Deploying CAPE in the Cloud

The following documentation will detail how to install CAPE using cloud resources.


To use Azure as a machinery for CAPE, significant work must be done to deploy and secure the resource groups, network architecture, credential management, etc required.

Resource groups

The description below details how to create the resource groups that are required for isolating resources that should be controlled by the Azure machinery, which is running on a virtual machine and will have raw malware on it.

  1. You will need three resource groups:
    1. The first resource group (RG1) will be where VNET1 (see below) will reside. This resource group is for client machines that will send files to CAPE.
    2. The second resource group (RG2) will be where VNET2 (see below) will reside, as well as the virtual machine that is running CAPE.
    3. The third resource group (RG3) will be where the sandbox resources will live.


The description below details how a REST client could send files to CAPE, which would then detonate the submitted files in an isolated network.

  1. You will need two virtual networks:
    1. The first virtual network (VNET1) will be where the client resides and goes in resource group RG1. The virtual network requires a subnet (VNET1_SUB1) that has the following network security group (VNET1_NSG1) rules applied:
      i. Allow inbound/outbound traffic over HTTP, going to or coming from the port where CAPE’s REST API is listening at the IP for VNET2_SUB1_NIC. The default port is 8000. ii. Allow inbound/outbound traffic over SSH (port 22) to the IP of VNET2_SUB1_NIC. This is so that we can connect to the Host from a safe virtual network (VNET1).
    2. The second virtual network (VNET2) will be where the CAPE host and the guests will reside and goes in resource group RG2. A virtual network peering resource is required to connect VNET1 and VNET2. VNET2 will consist of two subnets, one that will allow access to CAPE’s REST API (VNET2_SUB1) and another that will provide a detonation space for the guests (VNET2_SUB2). Apply a network security group to these two subnets (VNET2_NSG1). The main ALLOW rules that we need in VNET2_NSG1 are as follows:
      1. Allow inbound traffic on port 8000 from VNET1_SUB1 -> VNET2_SUB1
      2. Allow ALL inbound traffic from VNET2_SUB2 -> VNET2_SUB2
      3. Allow ALL inbound traffic from VNET2_SUB2 ->
      4. Allow ALL outbound traffic from port 8000 from VNET2_SUB1 -> VNET1_SUB1
      5. Allow ALL outbound traffic from VNET2_SUB2 -> VNET2_SUB2
      6. Allow ALL outbound traffic from VNET2_SUB2 ->
      7. Allow SOME inbound traffic from the Internet -> VNET2_SUB1 to allow the Azure machinery to comunicate with Azure.
      8. Allow SOME outbound traffic from VNET2_SUB1 -> Internet to allow the Azure machinery to communicate with Azure.
      9. If you want to debug or watch the detonation in the guest from a machine in the same subnet as your REST client, you will need to open up ports 3389 (RDP for Windows guests) and 5900 (VNC for Linux guests) in both VNET1_NSG1 and VNET2_NSG1.
  2. You will need a host machine (for CAPE) that has two network interface cards, one on VNET2_SUB1 (VNET2_SUB1_NIC) and another on VNET2_SUB2 (VNET2_SUB2_NIC).
    1. Put this VM in RG2.
    2. Set the private IPs of these network interface cards to static.
  3. A route table resource has to be created in RG2 and applied to direct all traffic from guests through the host (VNET2_RT1). Apply this route table to VNET2_SUB2, and create a new rule that directs all traffic ( to a virtual appliance, aka the IP of VNET2_SUB2_NIC.

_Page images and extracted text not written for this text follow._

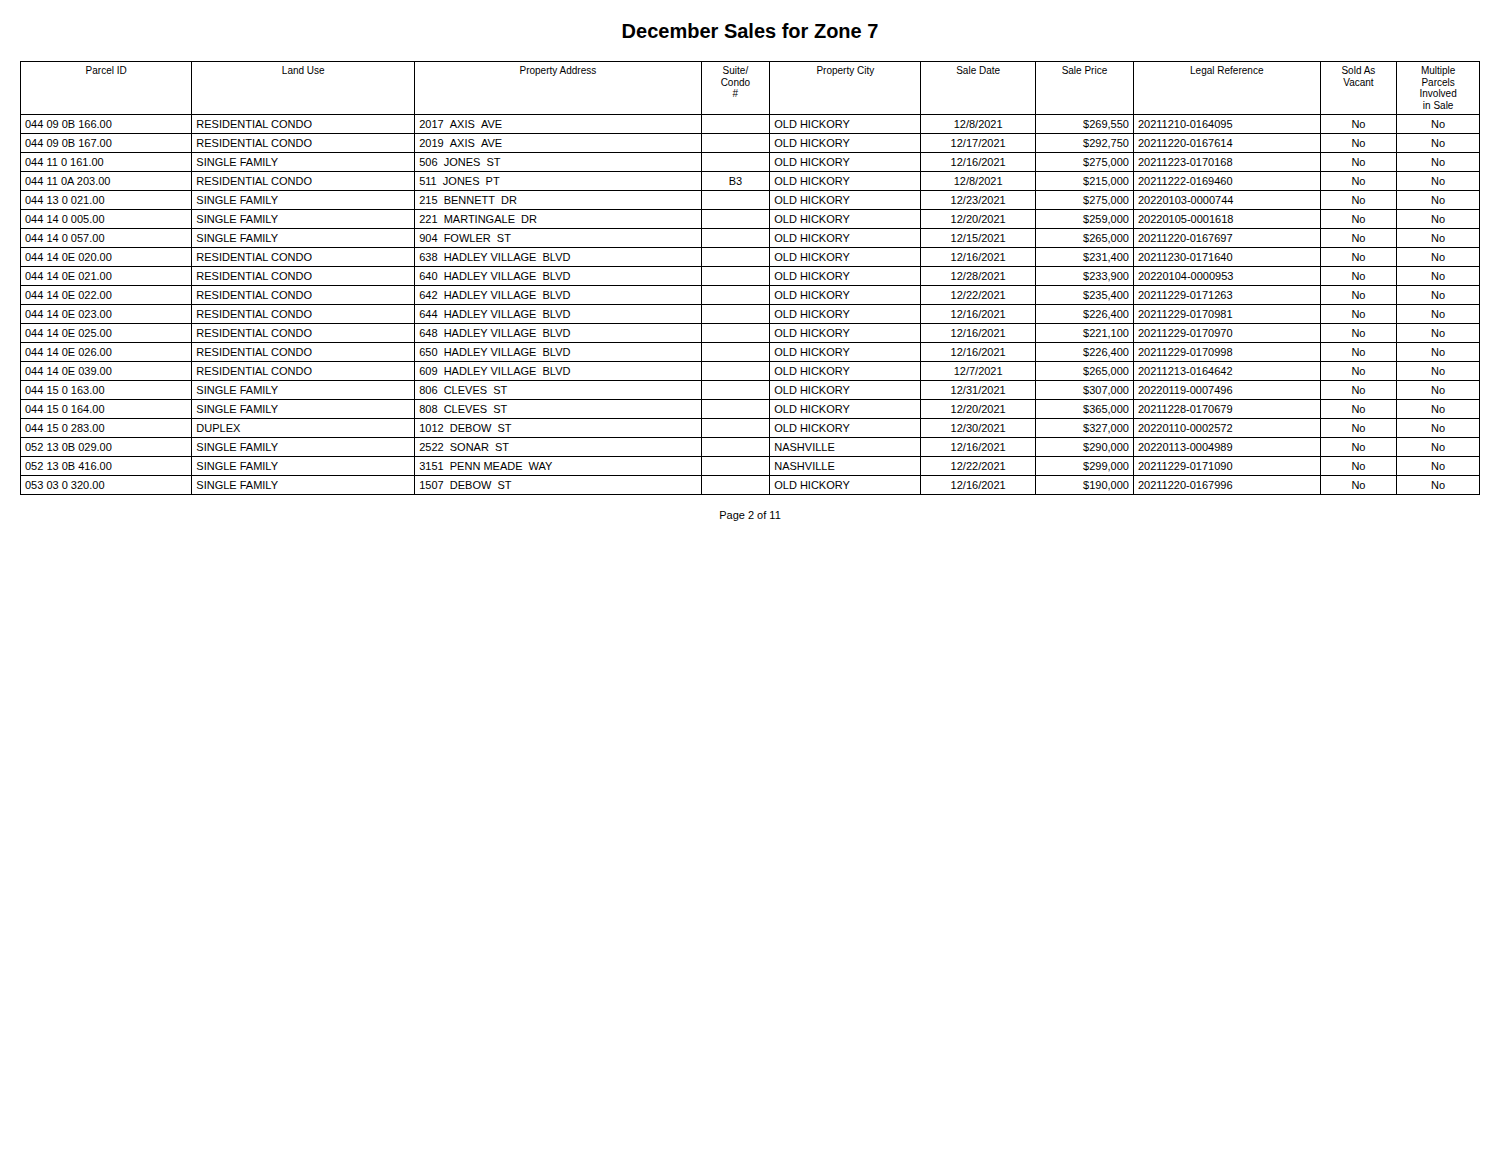December Sales for Zone 7
| Parcel ID | Land Use | Property Address | Suite/ Condo # | Property City | Sale Date | Sale Price | Legal Reference | Sold As Vacant | Multiple Parcels Involved in Sale |
| --- | --- | --- | --- | --- | --- | --- | --- | --- | --- |
| 044 09 0B 166.00 | RESIDENTIAL CONDO | 2017 AXIS AVE | | OLD HICKORY | 12/8/2021 | $269,550 | 20211210-0164095 | No | No |
| 044 09 0B 167.00 | RESIDENTIAL CONDO | 2019 AXIS AVE | | OLD HICKORY | 12/17/2021 | $292,750 | 20211220-0167614 | No | No |
| 044 11 0 161.00 | SINGLE FAMILY | 506 JONES ST | | OLD HICKORY | 12/16/2021 | $275,000 | 20211223-0170168 | No | No |
| 044 11 0A 203.00 | RESIDENTIAL CONDO | 511 JONES PT | B3 | OLD HICKORY | 12/8/2021 | $215,000 | 20211222-0169460 | No | No |
| 044 13 0 021.00 | SINGLE FAMILY | 215 BENNETT DR | | OLD HICKORY | 12/23/2021 | $275,000 | 20220103-0000744 | No | No |
| 044 14 0 005.00 | SINGLE FAMILY | 221 MARTINGALE DR | | OLD HICKORY | 12/20/2021 | $259,000 | 20220105-0001618 | No | No |
| 044 14 0 057.00 | SINGLE FAMILY | 904 FOWLER ST | | OLD HICKORY | 12/15/2021 | $265,000 | 20211220-0167697 | No | No |
| 044 14 0E 020.00 | RESIDENTIAL CONDO | 638 HADLEY VILLAGE BLVD | | OLD HICKORY | 12/16/2021 | $231,400 | 20211230-0171640 | No | No |
| 044 14 0E 021.00 | RESIDENTIAL CONDO | 640 HADLEY VILLAGE BLVD | | OLD HICKORY | 12/28/2021 | $233,900 | 20220104-0000953 | No | No |
| 044 14 0E 022.00 | RESIDENTIAL CONDO | 642 HADLEY VILLAGE BLVD | | OLD HICKORY | 12/22/2021 | $235,400 | 20211229-0171263 | No | No |
| 044 14 0E 023.00 | RESIDENTIAL CONDO | 644 HADLEY VILLAGE BLVD | | OLD HICKORY | 12/16/2021 | $226,400 | 20211229-0170981 | No | No |
| 044 14 0E 025.00 | RESIDENTIAL CONDO | 648 HADLEY VILLAGE BLVD | | OLD HICKORY | 12/16/2021 | $221,100 | 20211229-0170970 | No | No |
| 044 14 0E 026.00 | RESIDENTIAL CONDO | 650 HADLEY VILLAGE BLVD | | OLD HICKORY | 12/16/2021 | $226,400 | 20211229-0170998 | No | No |
| 044 14 0E 039.00 | RESIDENTIAL CONDO | 609 HADLEY VILLAGE BLVD | | OLD HICKORY | 12/7/2021 | $265,000 | 20211213-0164642 | No | No |
| 044 15 0 163.00 | SINGLE FAMILY | 806 CLEVES ST | | OLD HICKORY | 12/31/2021 | $307,000 | 20220119-0007496 | No | No |
| 044 15 0 164.00 | SINGLE FAMILY | 808 CLEVES ST | | OLD HICKORY | 12/20/2021 | $365,000 | 20211228-0170679 | No | No |
| 044 15 0 283.00 | DUPLEX | 1012 DEBOW ST | | OLD HICKORY | 12/30/2021 | $327,000 | 20220110-0002572 | No | No |
| 052 13 0B 029.00 | SINGLE FAMILY | 2522 SONAR ST | | NASHVILLE | 12/16/2021 | $290,000 | 20220113-0004989 | No | No |
| 052 13 0B 416.00 | SINGLE FAMILY | 3151 PENN MEADE WAY | | NASHVILLE | 12/22/2021 | $299,000 | 20211229-0171090 | No | No |
| 053 03 0 320.00 | SINGLE FAMILY | 1507 DEBOW ST | | OLD HICKORY | 12/16/2021 | $190,000 | 20211220-0167996 | No | No |
Page 2 of 11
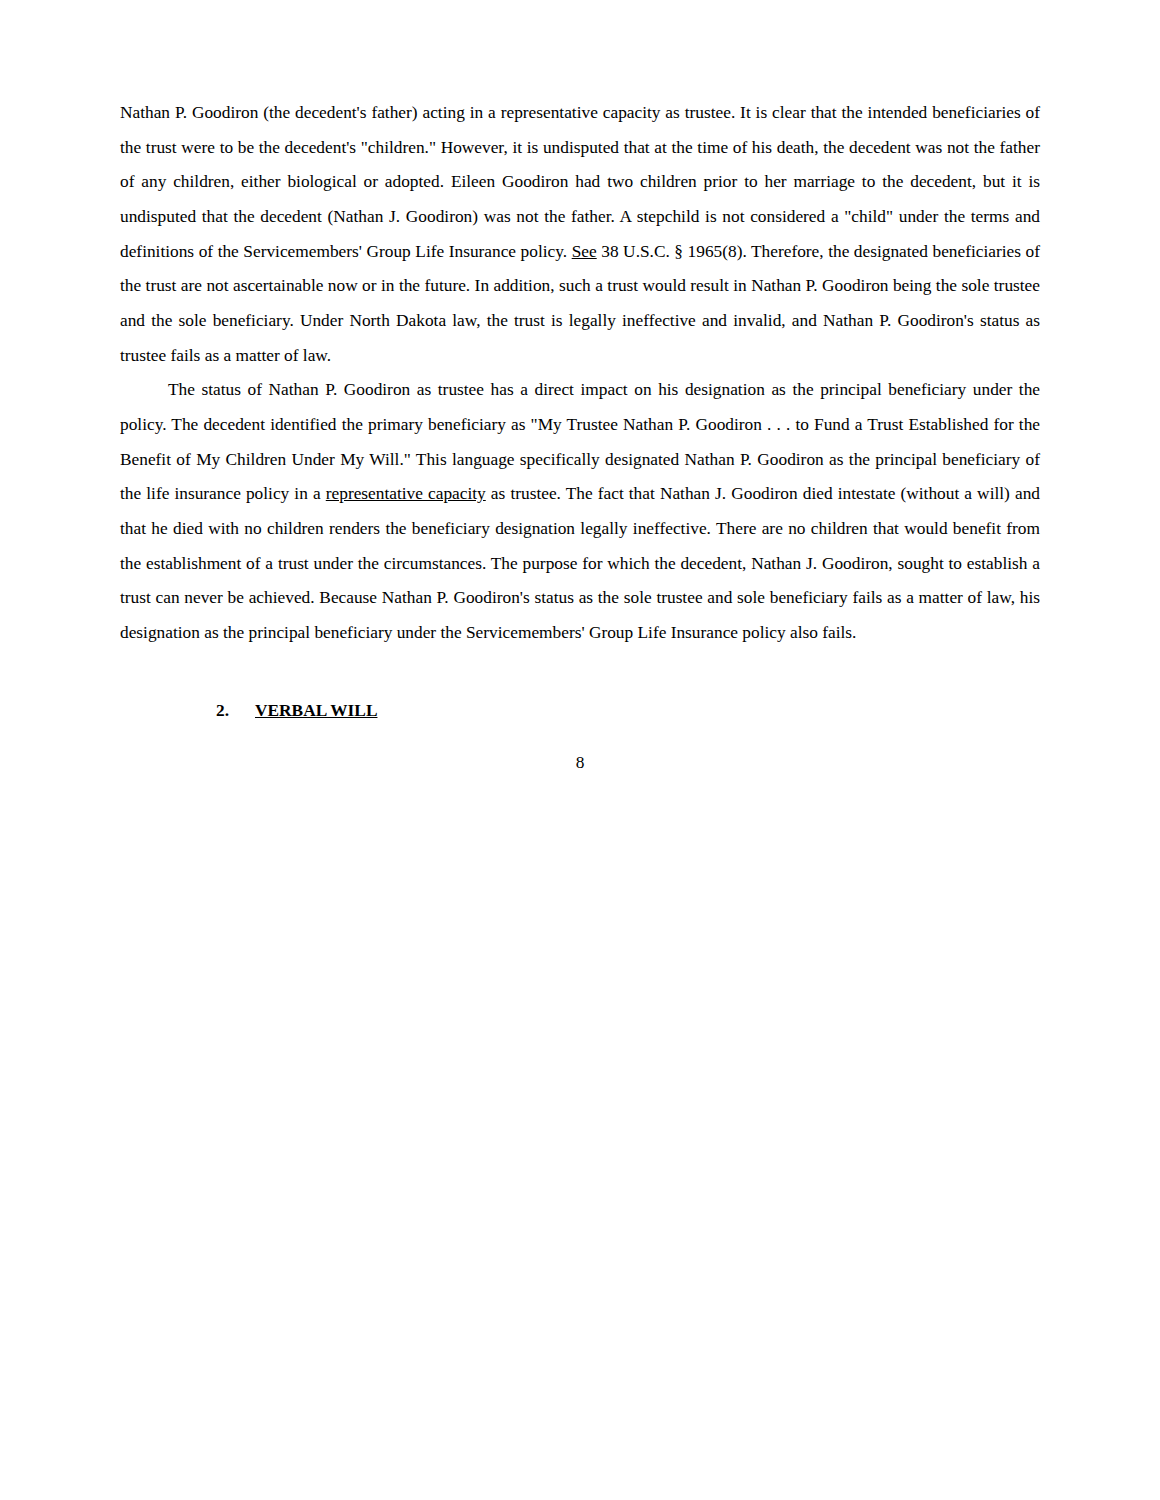Nathan P. Goodiron (the decedent's father) acting in a representative capacity as trustee. It is clear that the intended beneficiaries of the trust were to be the decedent's "children." However, it is undisputed that at the time of his death, the decedent was not the father of any children, either biological or adopted. Eileen Goodiron had two children prior to her marriage to the decedent, but it is undisputed that the decedent (Nathan J. Goodiron) was not the father. A stepchild is not considered a "child" under the terms and definitions of the Servicemembers' Group Life Insurance policy. See 38 U.S.C. § 1965(8). Therefore, the designated beneficiaries of the trust are not ascertainable now or in the future. In addition, such a trust would result in Nathan P. Goodiron being the sole trustee and the sole beneficiary. Under North Dakota law, the trust is legally ineffective and invalid, and Nathan P. Goodiron's status as trustee fails as a matter of law.
The status of Nathan P. Goodiron as trustee has a direct impact on his designation as the principal beneficiary under the policy. The decedent identified the primary beneficiary as "My Trustee Nathan P. Goodiron . . . to Fund a Trust Established for the Benefit of My Children Under My Will." This language specifically designated Nathan P. Goodiron as the principal beneficiary of the life insurance policy in a representative capacity as trustee. The fact that Nathan J. Goodiron died intestate (without a will) and that he died with no children renders the beneficiary designation legally ineffective. There are no children that would benefit from the establishment of a trust under the circumstances. The purpose for which the decedent, Nathan J. Goodiron, sought to establish a trust can never be achieved. Because Nathan P. Goodiron's status as the sole trustee and sole beneficiary fails as a matter of law, his designation as the principal beneficiary under the Servicemembers' Group Life Insurance policy also fails.
2. VERBAL WILL
8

These are the main networking resources required to deploy CAPE in Azure.

Credential Management

In the az.conf, there are several crucial details that we will need for accessing/manipulating Azure resources. These details are client_id, secret, and tenant. To get these details, perform the following:

  1. Create an Azure application:
    1. In the Azure portal, head to “App registrations”
    2. Click “New registration”
    3. Give the app a name and determine what the supported account types are
    4. Create the app
    5. Head to the app resource in the portal
    6. Select “API permissions” in the sidebar
    7. Click “Add a permission”
    8. Give the app “User.Read” to the Microsoft Graph API
    9. On the sidebar, click “Certificates & secrets”
    10. Select “+ New client secret”
    11. Create a secret
    12. Copy the secret details and paste it into the az.conf
    13. Select “Overview” on the sidebar
    14. You can find the client_id and tenant_id details here. Copy and paste them into the az.conf
  2. Now that you’ve gathered the required credentials for the az.conf, you need to set the following roles for this app on the resources:
    1. Give the app “Contributor ” access to RG3.
    2. Give the app “Reader” to VNET2.

See Saving the Virtual Machine for instructions on how to create a shared gallery image definition version, the equivalent of a snapshot for virtual machine scale sets.